Известный американский философ-прагматист Ричард Рорти, в отличие от многих из своих коллег, питает к литературе давний и неподдельный интерес, причины которого понятны — именно литература в его понимании более продуктивна в содействии моральным, политическим и социальным реформам, чем традиционная метафизика, веками пытавшаяся решать эти проблемы путем поиска общих неизменных оснований. Она же, но в другой ипостаси, прекрасно приспособлена для достижения “приватной автономии”, реализации “идиосинкратических фантазий” и т. д.

Рорти постоянно призывает не смешивать эти два одинаково нужных жанра, не устанавливать между ними иерархии (ведь мы не обладаем никакой нейтральной “третьей” точкой зрения для того, чтобы их сравнивать). По его мнению, достаточно признать, что Оруэлл, озабоченный снижением уровня социальной жестокости, и Набоков, выводящий, подобно Мичурину, и осуждающий новый, дотоле неизвестный вид жестокости, связанный со стремлением в автономии и приватному совершенству (в жертву этому стремлению походя приносится жизнь других людей) просто занимаются разными, несравнимыми и одинаково полезными вещами. Их подведение под рубрику “Литература” ничего не дает ни читателю, ни аналитику; с этим общим понятием можно безболезненно расстаться. Вместо цельных блоков “эстетического” и “морального”, противопоставленных и подчиненных один другому — как существенное побочному, долг — удовольствию и подлинно важное — второстепенному — Рорти предлагает просто различать “книги, помогающие стать автономными” и “книги, помогающие быть менее жестокими”.

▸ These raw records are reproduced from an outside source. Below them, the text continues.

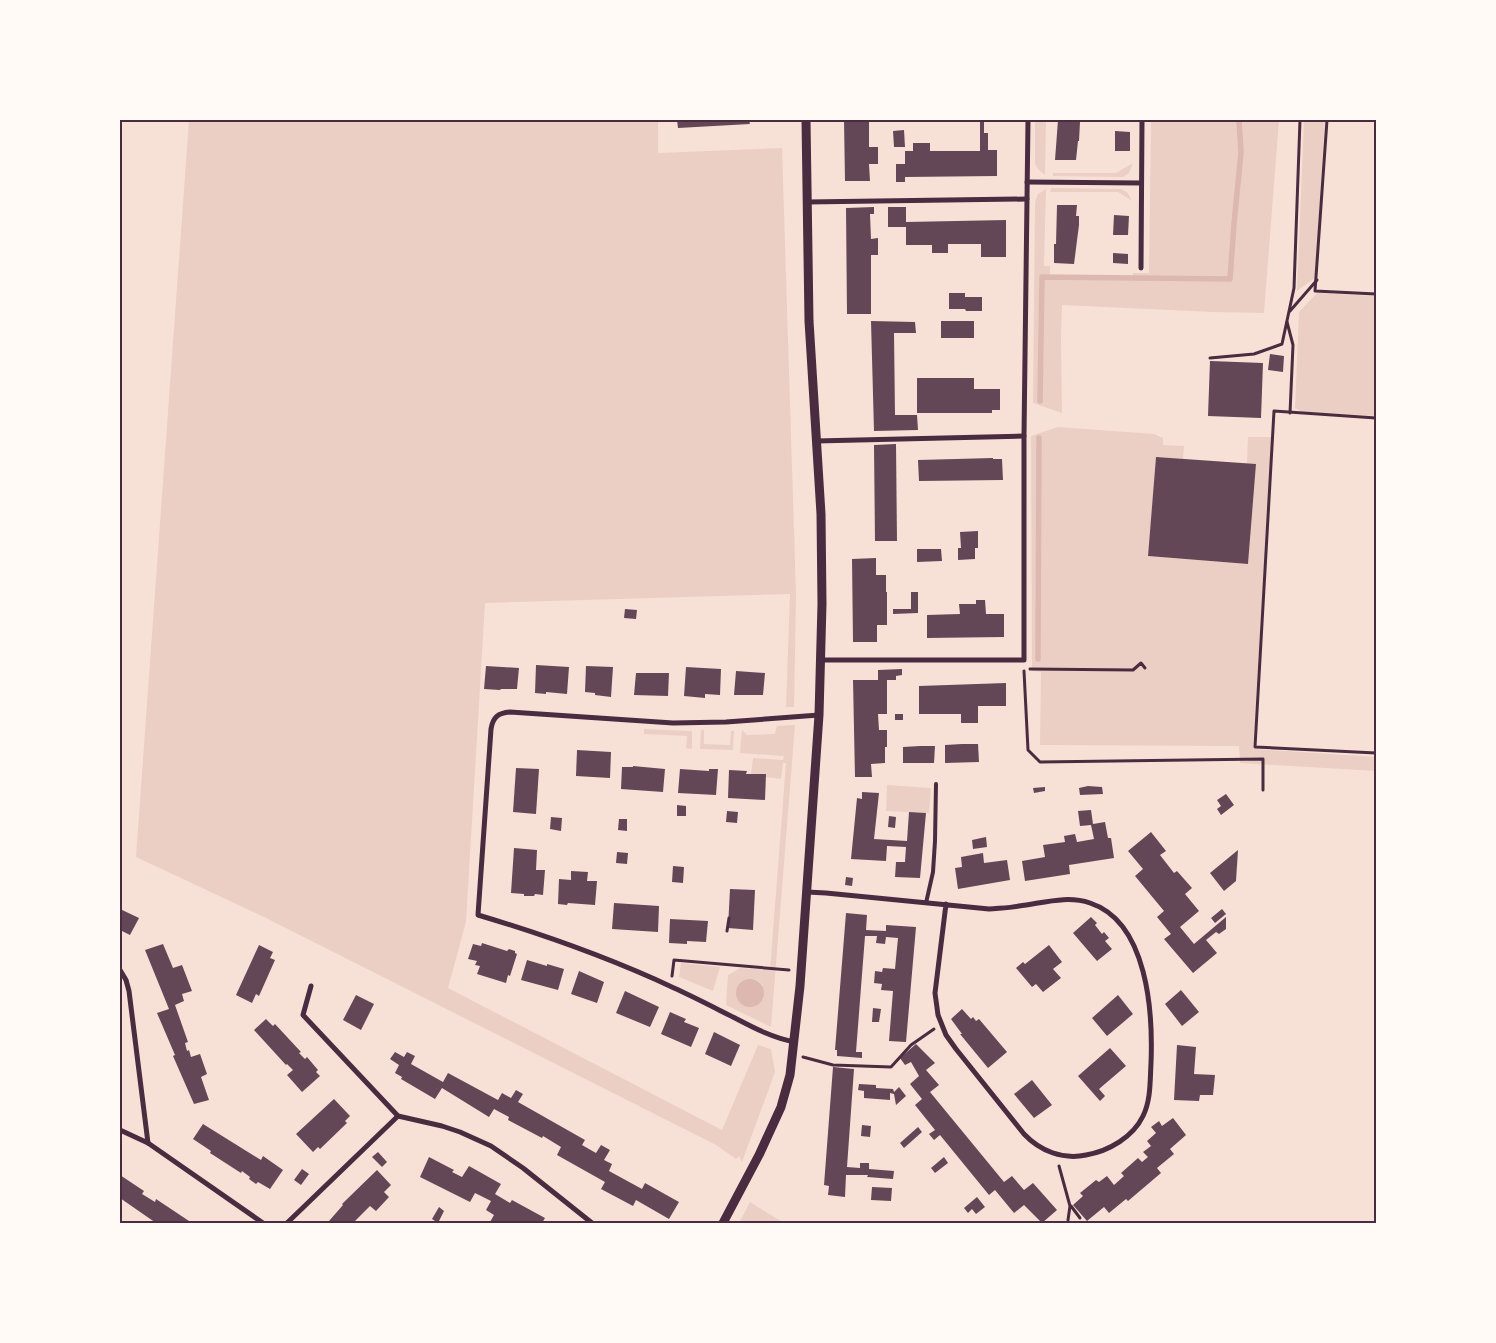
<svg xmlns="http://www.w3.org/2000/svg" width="1496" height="1343" viewBox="0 0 1496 1343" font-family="'Alegreya Sans',sans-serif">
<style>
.green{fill:#ebcfc5;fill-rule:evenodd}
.water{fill:#dcb8b0}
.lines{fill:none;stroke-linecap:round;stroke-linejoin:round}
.stream{stroke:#dcb8b0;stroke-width:5.5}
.building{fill:#644757}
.path{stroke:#4a2c40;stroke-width:3}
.service{stroke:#4a2c40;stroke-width:4}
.minor{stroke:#4a2c40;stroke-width:5}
.tertiary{stroke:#4a2c40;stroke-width:9}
.neatline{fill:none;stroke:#4a2c40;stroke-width:2}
</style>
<rect width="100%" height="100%" fill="#f7e1d7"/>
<g class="green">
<path d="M189,120H658V153L782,148L796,594L794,707H786L790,594L485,603L466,922L448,988L722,1130L758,1045L771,1049L775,1072L742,1162L739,1156L736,1159L716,1145L260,915L136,857Z"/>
<path d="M1035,120H1046L1045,175L1038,169L1035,164Z"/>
<path d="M1151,120H1279L1264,313L1213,312L1062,305L1061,336L1062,413L1033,403L1035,202L1038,194L1046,189L1044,266H1050V277L1132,279L1133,273H1149Z"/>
<path d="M1304,120H1325L1315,278L1297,291Z"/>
<path d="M1133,163L1129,173L1123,177L1053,176V173H1116Z"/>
<path d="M1051,188L1121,189L1127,192L1132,201L1118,192H1050Z"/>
<path d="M1317,293L1376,296V416L1302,412L1295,408L1299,312Z"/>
<path d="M1058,427L1154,434L1163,438V445L1184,446L1183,459L1156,457L1148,556L1248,564L1256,465L1247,464L1248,437H1272L1253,749L1376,757V771L1240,763L1239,746L1040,745L1041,672L1032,671L1031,436Z"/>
<path d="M795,725L771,1027L726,1005L728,975L740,968L770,970L786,763H783L781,779L766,777V774H751L753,758L783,760L784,756L740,753L742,730L747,735L775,734L777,726ZM753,979L759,981L763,986L736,994C738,983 743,981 753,979Z"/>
<path d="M644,729L692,731V749L686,748L687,736L644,734Z"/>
<path d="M701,730H704V744L730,745L731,731H734L733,750L700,749Z"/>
<path d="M887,785L931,788L929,813L886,811Z"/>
<path d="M681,963L720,967L713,991L679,977Z"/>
<path d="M750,1202L784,1223H739Z"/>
</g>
<circle class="water" cx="750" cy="993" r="14"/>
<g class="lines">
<g class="stream">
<path d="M1040,401L1042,277L1230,279L1234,224L1241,152L1239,120"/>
<path d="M1038,659L1039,438"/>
</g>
</g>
<g class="building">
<path d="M677,120H749L750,124L678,128Z"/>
<path d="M844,120H869V147H878V164H869L870,181H845Z"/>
<path d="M980,120H984V133H988V150H997V176L905,177V182H896V164H905V151H913V143H930V151H980Z"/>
<path d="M1058,120H1081L1080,122L1079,141H1078L1076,160H1055Z"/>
<path d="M904,130L905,147H894L893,131Z"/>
<path d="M1115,131L1130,132V151H1115Z"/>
<path d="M1057,205H1077L1076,216H1079V225L1074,264L1054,263V244H1056Z"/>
<path d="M874,207V214H870L871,239L878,238V255H871V314H847L846,208Z"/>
<path d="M888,207H906V222L1006,220V257H981V244H948V253H932V245H906V227H888Z"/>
<path d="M1114,215L1129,216L1128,235H1113Z"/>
<path d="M1113,253L1128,254V264L1113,263Z"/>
<path d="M949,293H965V297H982V311H966L965,309H949Z"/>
<path d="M871,321L915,322L916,333H894L895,415H917L918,430L874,431Z"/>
<rect x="941" y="321" width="33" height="17"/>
<path d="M1270,354L1284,356L1283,372L1268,370Z"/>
<path d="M1210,361L1263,363L1261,418L1208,416Z"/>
<path d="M917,378H974V389H1000V410H992V413H917Z"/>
<path d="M896,444L897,541H875L874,445Z"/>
<path d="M1156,457L1256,464L1248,564L1148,556Z"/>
<path d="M993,458V459H1002L1003,480L919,481L918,460Z"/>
<path d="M978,531V548H975V559L958,560V548H961L960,532Z"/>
<path d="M917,549H941L942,561L917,562Z"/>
<path d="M876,558V575H886V592H887V625H877V642H853L852,559Z"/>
<path d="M911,592H918V613L893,614V609H911Z"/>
<path d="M976,600H985L986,614H1004V637L927,638V615L960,614L959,604H976Z"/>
<path d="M625,609L637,610L636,619L624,618Z"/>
<path d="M536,665L569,667L567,694L546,692V694L535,693Z"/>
<path d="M486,666L519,668L517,689H501L500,690L484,689Z"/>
<path d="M586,666L613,667L611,697L595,695V693L585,692Z"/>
<path d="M686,667L721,669L720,695L705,694V698L684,696Z"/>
<path d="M902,669V675L896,676V680H887V714H878L879,730H887V747H885V763L871,764L872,777H855L853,680H878V670Z"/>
<path d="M736,671L765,673L763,695H734Z"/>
<path d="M636,673H669L668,696L634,695Z"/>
<path d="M1006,683V706H978V723H961V714H919V686Z"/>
<rect x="895" y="714" width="8" height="6"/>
<path d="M962,744H978L979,762L945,763V745Z"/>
<path d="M920,746H935L934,763H903V747Z"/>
<path d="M577,750L611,752L610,778L576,776Z"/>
<path d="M633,766L665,769L663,792L621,789L622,767H633Z"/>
<path d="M516,768L539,769L536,814L513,812Z"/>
<path d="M680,769L709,771V769H718L716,795L678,793Z"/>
<path d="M729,770L747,771L746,774H766L765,800L728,798Z"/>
<path d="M1088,786L1102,787L1103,794L1080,795L1079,788Z"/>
<path d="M1045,787V791L1034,793L1033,788Z"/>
<path d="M862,792L879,793L874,839L907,841L909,812L926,813L920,878L895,877L896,862H905L906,847L887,846L886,861L851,859L857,798L862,799Z"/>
<path d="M1226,794L1234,805L1221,815L1217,809L1221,806L1217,800Z"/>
<path d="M677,805L686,806V816H677Z"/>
<path d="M1091,810L1093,824L1105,822L1108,838H1111L1114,858L1069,865L1070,874L1025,881L1022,861L1045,857L1043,845L1065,842L1064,836L1075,834L1077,842L1094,839L1091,825L1080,826L1078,811Z"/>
<path d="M727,811L738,812L737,823L726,822Z"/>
<path d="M889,816L896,817L895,828L888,827Z"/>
<path d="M551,817L562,818L561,831L550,829Z"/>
<path d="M619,819H627V831L618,830Z"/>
<path d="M1151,832L1166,851L1160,855L1174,873L1177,871L1192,888L1185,894L1199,911L1180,927L1194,944L1226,917V929L1219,934L1216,932L1206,940L1217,953L1193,973L1164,939L1171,934L1157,917L1164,911L1135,876L1143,869L1128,851Z"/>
<path d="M986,837L987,847L973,849L972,840Z"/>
<path d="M514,848L537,850L536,870H545L543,895L535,894L534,896H524V894L511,893Z"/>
<path d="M1238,850L1236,881L1224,891L1210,873Z"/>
<path d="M617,852L628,853L627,864L616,863Z"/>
<path d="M983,853L984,863L1007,860L1010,880L958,889L955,868L962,867L961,857Z"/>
<path d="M673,866L684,867L683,883L672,882Z"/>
<path d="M571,871L588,872L587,881H597L595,905L568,903L567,905L558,904L559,879L571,880Z"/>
<path d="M846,877L853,878L852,886L845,885Z"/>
<path d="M730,889L755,890L753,930L728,928Z"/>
<path d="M614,903L659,906L658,932L612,929Z"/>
<path d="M120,909L139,918L130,935L120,930Z"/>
<path d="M1222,909L1226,914L1215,923L1211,918Z"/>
<path d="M846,913L867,915L866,930L886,931V925L916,927L906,1042L889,1041L893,991L881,990L882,984L874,983L875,971L882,972L883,968L895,969L898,938L886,937L885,944L876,943L877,936H865L856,1052H862V1058L837,1056V1050H835Z"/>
<path d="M1091,917L1097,923L1095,925L1102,934L1104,932L1109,938L1105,941L1112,949L1097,961L1073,933Z"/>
<path d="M670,919L708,921L706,942L687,941V944L669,943Z"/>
<path d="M482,943L507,951L509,949L515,951V953L517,954L510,976L508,975L506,983L477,974L480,966L475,965L477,961L468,959L473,944L481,946Z"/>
<path d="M163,944L173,968L182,965L192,991L182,994L184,1001L175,1005L188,1042L185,1043L187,1051L189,1050L191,1057L200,1054L207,1074L201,1077L209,1100L194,1104L173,1056L175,1055L157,1013L169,1009L145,950Z"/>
<path d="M259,945L273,952L270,958L275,960L259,996L256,994L252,1003L236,995Z"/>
<path d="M1049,945L1062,962L1053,969L1061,978L1043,992L1036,984L1032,987L1016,968L1023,962L1025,964Z"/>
<path d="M527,960L547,966V964L564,969L558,990L521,980Z"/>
<path d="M579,971L604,982L597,1003L571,994Z"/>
<path d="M1181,990L1199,1012L1182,1026L1165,1004Z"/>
<path d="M625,991L659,1007L650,1027L616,1013Z"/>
<path d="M356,995L374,1004L361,1030L343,1020Z"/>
<path d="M1118,995L1133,1014L1107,1036L1092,1018Z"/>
<path d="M873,1008L881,1009L879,1022H872Z"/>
<path d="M962,1009L971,1019L973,1017L976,1021L979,1019L1007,1052L988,1068L960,1034H962L951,1019Z"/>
<path d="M670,1012L686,1019L684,1022L699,1028L691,1047L661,1034Z"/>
<path d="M266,1019L273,1026L275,1024L301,1052L299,1053L305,1059L307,1057L318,1070L316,1072L320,1076L302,1092L287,1075L293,1070L287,1064L286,1065L254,1030Z"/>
<path d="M714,1032L740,1045L731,1066L705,1054Z"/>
<path d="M916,1044L935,1063L926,1070L939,1085L930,1092L1004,1182L1012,1176L1024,1190L1033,1183L1057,1210L1042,1223L1024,1205L1014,1213L995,1190L989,1195L940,1135L934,1140L929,1134L935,1130L915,1105L922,1099L910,1084L919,1076L911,1062L905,1065L900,1058Z"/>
<path d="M1177,1045L1196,1047L1194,1074L1215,1075L1213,1095H1200L1199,1101L1174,1100Z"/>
<path d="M1110,1048L1126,1066L1099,1089L1105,1096L1100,1101L1078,1076Z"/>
<path d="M395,1052L404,1057L407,1052L415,1056L411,1064L443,1082L448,1073L498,1100L502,1093L511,1098L516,1090L523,1094L518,1102L585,1140L582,1145L596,1153L601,1145L610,1150L604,1160L612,1164L609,1171L642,1189L645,1183L679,1202L669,1219L636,1200L633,1206L601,1189L605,1182L557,1155L561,1147L543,1136L542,1138L508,1120L509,1117L494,1109L489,1117L442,1088L435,1099L401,1079L402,1077L395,1073L399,1065L390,1059Z"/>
<path d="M833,1067L854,1069L847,1167L860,1168V1163H869V1169L894,1171L893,1179L867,1177L868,1175H846L845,1197L828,1195L829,1186L824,1185Z"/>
<path d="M1032,1080L1052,1105L1034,1118L1014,1094Z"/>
<path d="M859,1084L876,1085V1088L893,1089L894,1092L899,1087L906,1096L896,1105L894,1094L890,1093V1100L864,1098V1091L858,1090Z"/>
<path d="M334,1099L350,1116L345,1121L347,1123L320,1149L318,1147L313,1152L296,1134Z"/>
<path d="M1173,1118L1186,1135L1170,1149L1174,1154L1157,1168L1161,1173L1128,1201L1126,1199L1109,1213L1104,1207L1087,1221L1073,1205L1083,1196L1080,1193L1096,1180L1099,1182L1107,1176L1114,1185L1124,1176L1121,1173L1138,1158L1142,1162L1148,1157L1143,1152L1151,1146L1147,1141L1156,1133L1151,1127L1159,1121L1162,1126Z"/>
<path d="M203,1124L261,1160L263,1156L283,1170L270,1189L258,1182L256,1184L249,1179L250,1177L242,1171L241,1173L210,1153L211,1151L193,1139Z"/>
<path d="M862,1125L871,1126L870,1137L861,1136Z"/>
<path d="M918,1127L922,1132L904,1148L900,1143Z"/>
<path d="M378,1152L387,1162L382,1167L372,1157Z"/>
<path d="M429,1157L454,1170L452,1172L462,1177L469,1166L501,1184L495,1194L510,1203L512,1200L545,1218L542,1223H492L490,1222L494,1215L486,1210L491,1201L475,1193L470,1202L420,1177Z"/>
<path d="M944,1157L948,1163L935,1173L931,1168Z"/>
<path d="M302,1169L309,1174L301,1185L294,1180Z"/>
<path d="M377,1170L391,1185L384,1192L389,1197L376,1211L370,1206L353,1223H331L329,1221L343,1205L342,1204Z"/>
<path d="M120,1175L144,1191L142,1194L155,1202L156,1199L189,1221L188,1223H156L120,1198Z"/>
<path d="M872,1187L892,1188L891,1201L871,1200Z"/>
<path d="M977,1197L985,1207L976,1214L972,1209L968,1213L964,1208Z"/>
<path d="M439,1207L444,1211L438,1223L432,1219Z"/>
</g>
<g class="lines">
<g class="path">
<path d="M1327,120L1315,291L1376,294"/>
<path d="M1290,311L1317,280"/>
<path d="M1287,322L1293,345L1290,413"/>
<path d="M1210,358L1254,354L1282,344L1294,288L1300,120"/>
<path d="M1376,418L1274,411L1255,747L1376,753"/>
<path d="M1030,669L1133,670L1141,663L1145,668"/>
<path d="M1024,671L1028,750L1040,762L1263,759V790"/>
<path d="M727,931L729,918"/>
<path d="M672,976L674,960L789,970"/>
<path d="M803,1057L833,1065L891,1067L911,1045L934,1029"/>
<path d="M1059,1166L1070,1206L1068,1220"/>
<path d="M1071,1206L1080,1218"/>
</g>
<path class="service" d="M926,903L933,872L935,841L936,784"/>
<g class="minor">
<path d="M1027,182L1141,183"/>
<path d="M807,202L1027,199"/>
<path d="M1141,268L1142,120"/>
<path d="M816,441L1024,436"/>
<path d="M821,660H1024V436L1028,120"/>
<path d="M807,892L826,893L989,909C999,908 1009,908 1019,906C1043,903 1067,895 1090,903C1148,922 1153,1013 1151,1063C1150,1080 1151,1100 1143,1116C1133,1137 1109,1151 1086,1155C1063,1160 1040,1151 1024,1134L956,1049L946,1035L938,1015L935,993L946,904"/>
<path d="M120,970L126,980L129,991L148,1143"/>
<path d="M311,986L303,1015L398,1116L442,1126L460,1132L491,1146L523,1168L592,1223"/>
<path d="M795,1042C773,1038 754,1028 735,1018C715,1008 694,997 674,988C610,958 545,935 478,915L491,729C493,717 498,713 510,712L673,723L726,722L819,715"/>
<path d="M120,1130L148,1143L263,1223"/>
<path d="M287,1223L398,1116"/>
</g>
<path class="tertiary" d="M723,1223L759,1155L781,1107L790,1075L800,986L819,715L822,604L821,514L809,321L806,120"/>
</g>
<rect width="1496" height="1343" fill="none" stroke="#fffaf5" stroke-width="242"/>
<rect x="121" y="121" width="1254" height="1101" class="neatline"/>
</svg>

Последнюю разновидность книг он разделяет на две подкатегории: “1) те, которые помогают нам увидеть воздействие на других социальных практик и институтов и 2) те, которые помогают нам увидеть воздействие на других наших приватных идиосинкразий” (1). Лучшие книги Владимира Набокова (а таковы, считает Рорти, прежде всего “Лолита”и “Бледное пламя”), вопреки теоретическим заявлениям их творца, принадлежат ко второй подкатегории и помогают читателю понять, какая опасность для других связана с поиском приватного совершенства, к которому стремятся Гумберт Гумберт и Чарльз Кинбот, с какой неосознанной ими самими жестокостью ведется этот поиск.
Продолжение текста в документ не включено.